“Executive-style coaching is making its way onto campuses across the country as schools struggle to keep students from dropping out. Only 58 percent of full-time freshmen enrolled at four-year institutions in 2004 managed to graduate by 2010, up one percentage point from the year before, according to the latest available data from the Department of Education.” That’s a quote from a recent article in Bloomberg BusinessWeek about how to be proactive in intervening with students who are at risk.  There is a lot of attention paid to early alert systems, especially for first year students, which is fine but with the right data management, we can know who is at risk before they even arrive at campus.

In the Bloomberg story,we hear about Selene Mendez who enrolled at California State University’s Monterey Bay campus in 2010. She’d moved to the U.S. from Mexico when she was 7 and her father was a migrant farmworker.

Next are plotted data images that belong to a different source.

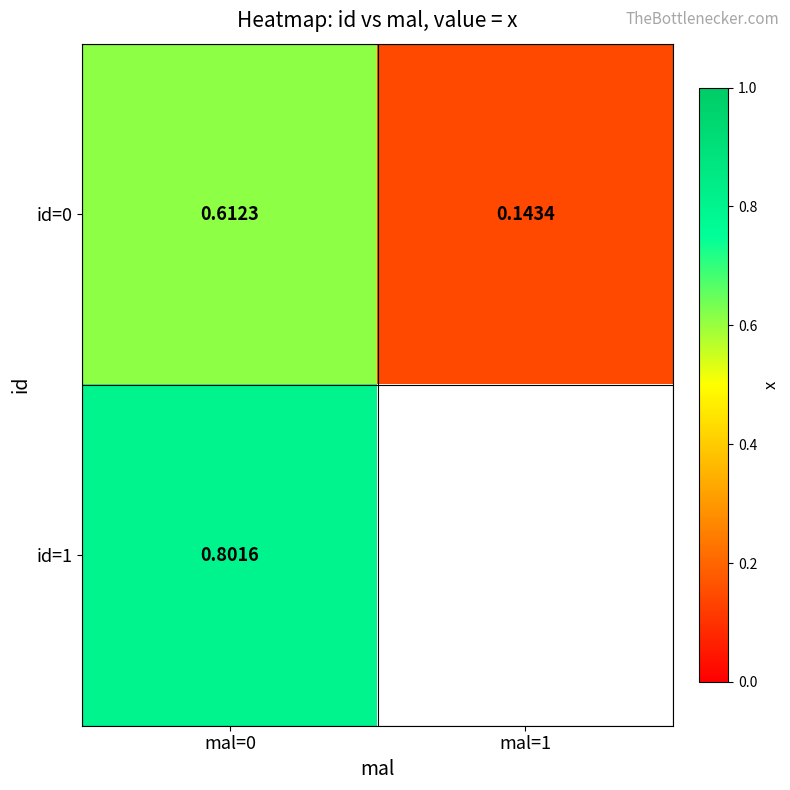

Is the value of id=0 at mal=1 greater than the value of id=1 at mal=0?

No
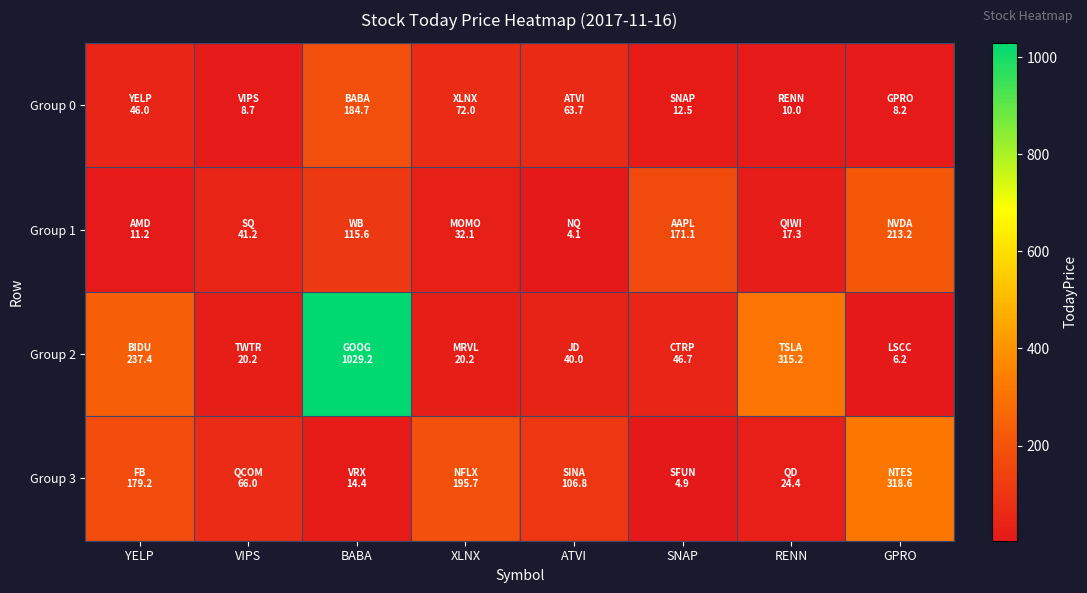

At which category does the chart reach its peak across all series?

BABA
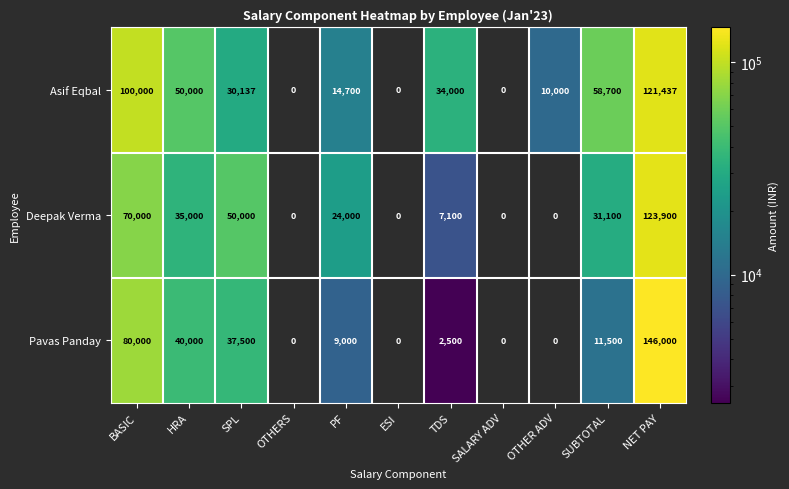

Between HRA and SUBTOTAL, which series saw the biggest shift?

Pavas Panday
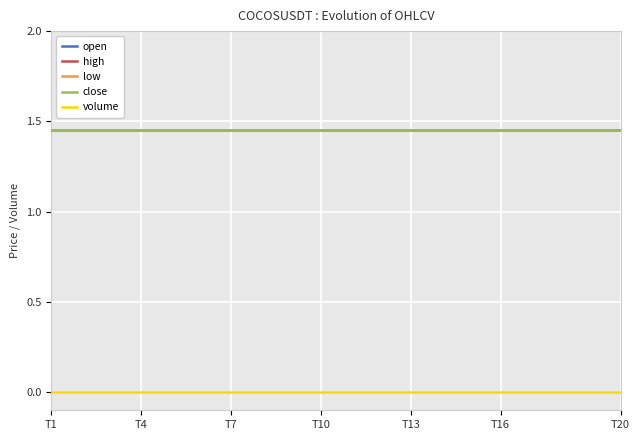

What is the maximum value for low?

1.5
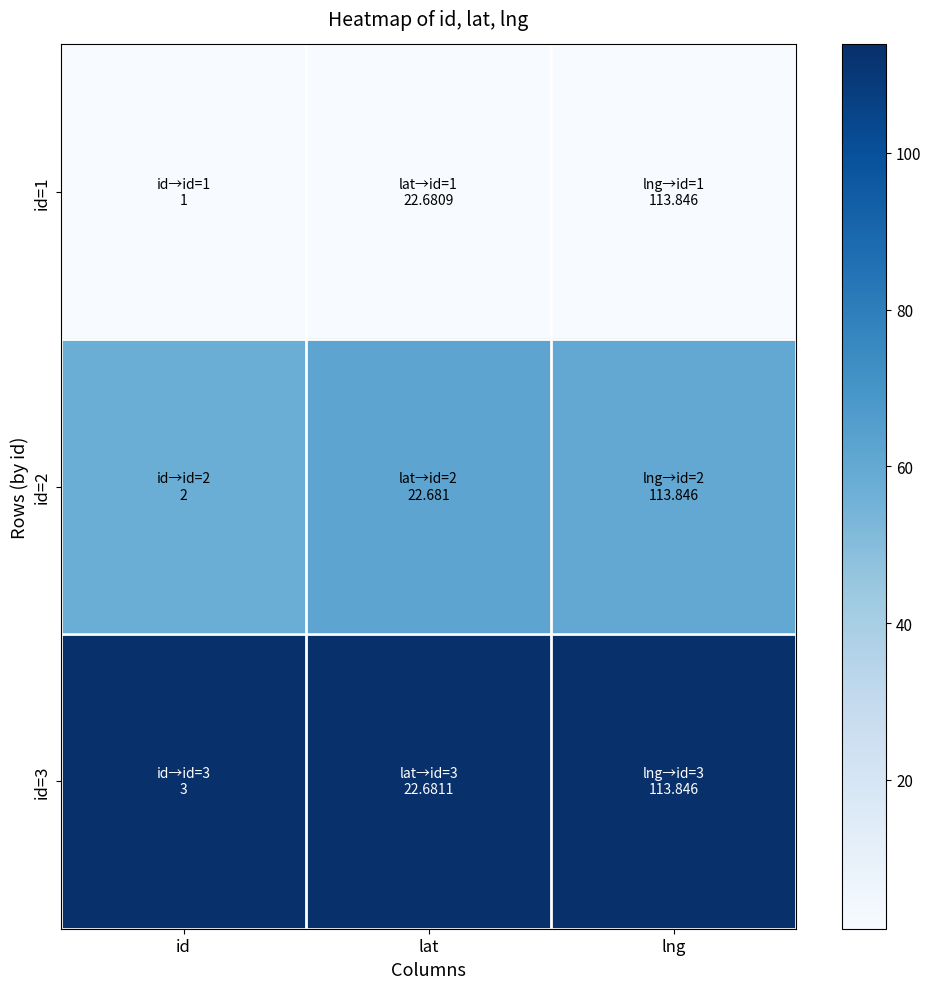

Rank the series by their average value, from lowest to highest.

id=1, id=2, id=3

Her high school guidance counselor seemed to think she’d follow in the footsteps of her older sister and brother, who had dropped out of college in their freshman years. “She told me I wasn’t college material,” Mendez says. “It got me angry.”

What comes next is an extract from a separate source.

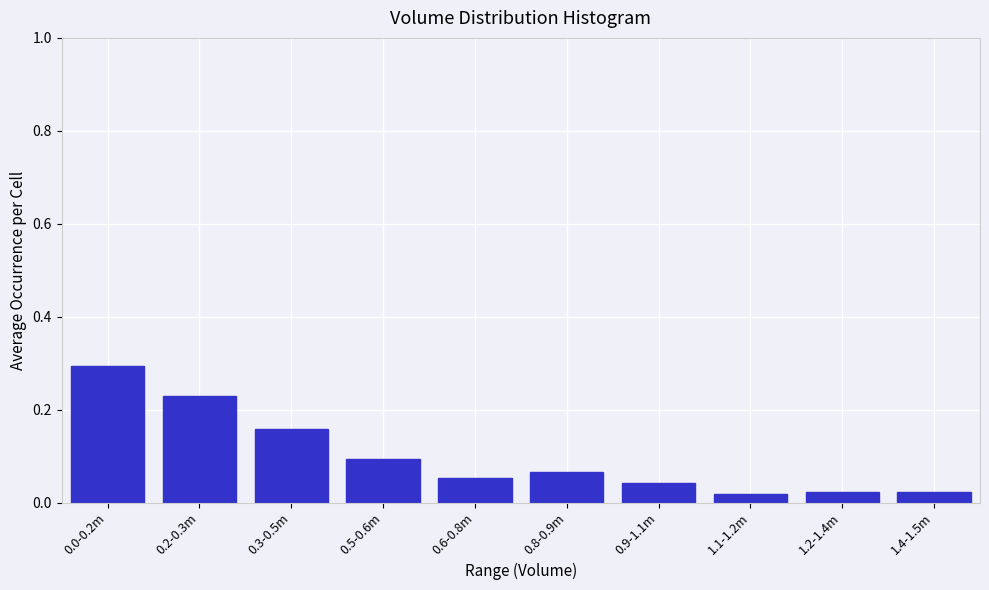

Between 1.2-1.4m and 0.3-0.5m, which is larger?

0.3-0.5m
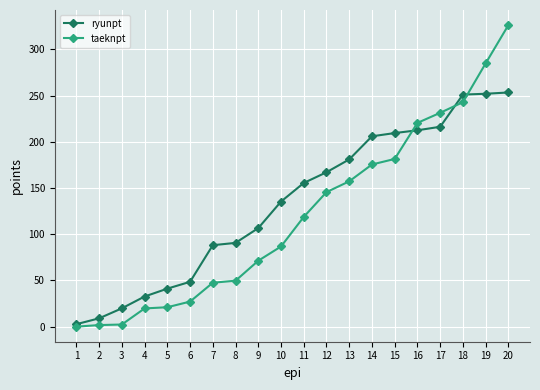

The ryunpt series shows 344.7 at 17. True or false?

False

Determined to prove the counselor wrong, Mendez participated in a program that helps freshmen stay focused on their studies. Once a week throughout her first year at Monterey, she spoke with a coach who gave her tips on managing her time as she balanced schoolwork with two part-time jobs and a long commute. “I was excited that there was someone who actually took the time to help me out and make sure I succeed,” says Mendez, 19, now a sophomore.

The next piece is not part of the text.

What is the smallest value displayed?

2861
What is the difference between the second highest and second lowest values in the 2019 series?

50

In our work with colleges and universities, we stress the importance of creating an integrated network of student support services that provide timely and effective interventions for students who are most at risk.  We know that those who are the first in their family to go to college are in that group. The same is true for those with lower academic scores and those of lower socio-economic status.  The interventions may not be complicated or expensive.  If you are the first one in your family to attend college, you may not know how to navigate the system or how to take advantage of the resources that exist to help.

The Bloomberg article notes that coaching has helped Monterey Bay dramatically improve its retention rate according to Provost Kathy Cruz-Uribe. In 2011 78 percent of freshmen returned to school as sophomores, up from 65 percent in 2006-07, the year before the school added its coaching program.

How could a coaching for freshmen program help your retention rates?  What would have to happen for it to become a reality on your campus?